The Lancaster County Fire Service issued a burning ban late Tuesday morning. The ban will remain in effect “until conditions improve,” said County Fire Marshal Stephen Blackwelder.
This ban, which includes recreational burning, has been issued as a result of continued dry ground conditions, low relative humidity and high winds, according to a fire service press release.
Firefighters have responded to more than 30 grass or forest fires in the county since Saturday. In these instances, small fires can quickly become uncontrollable, spread rapidly and endanger homes and other structures, the release said.
Fire officials and law enforcement officers will be patrolling and can fine anyone who intentionally starts a fire during this burning ban.
Blackwelder said it’s important residents not burn anything until conditions improve and the county gets some much-needed rainfall.
“We’re getting hammered pretty bad,” Blackwelder said. “Right now, we need all the help and rain we can get.”
Commission lifts alert
While county officials imposed a burning ban, on Tuesday the S.C. Forestry Commission lifted its Red Flag Alert that was in place for Lancaster County and 13 other counties in the commission’s Pee Dee region.
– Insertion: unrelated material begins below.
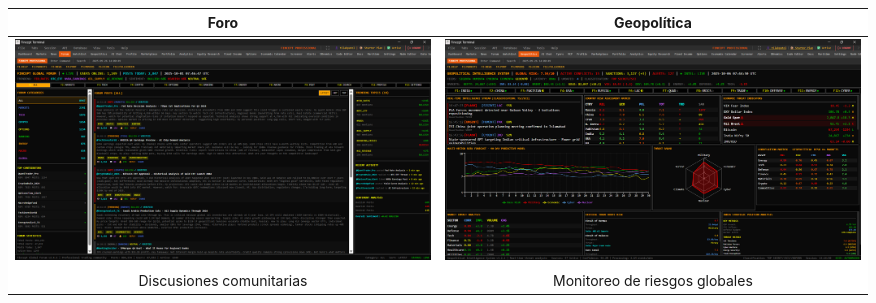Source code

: |                                                  Foro                                                 |                                                    Geopolítica                                                    |
| :---------------------------------------------------------------------------------------------------: | :---------------------------------------------------------------------------------------------------------------: |
| ![Forum](https://raw.githubusercontent.com/Fincept-Corporation/FinceptTerminal/main/images/Forum.png) | ![Geopolitics](https://raw.githubusercontent.com/Fincept-Corporation/FinceptTerminal/main/images/Geopolitics.png) |
|                                        Discusiones comunitarias                                       |                                           Monitoreo de riesgos globales                                           |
The forestry commission had issued the alert Friday, which warns that fire danger is increasing and outdoor fires may become difficult to control.
During the alert period, from Friday through Monday, fire commission personnel and other fire officials responded to more than 300 fires statewide.
Although the alert has been lifted, the commission urges everyone to postpone outdoor debris burning until the windy, dry weather ends.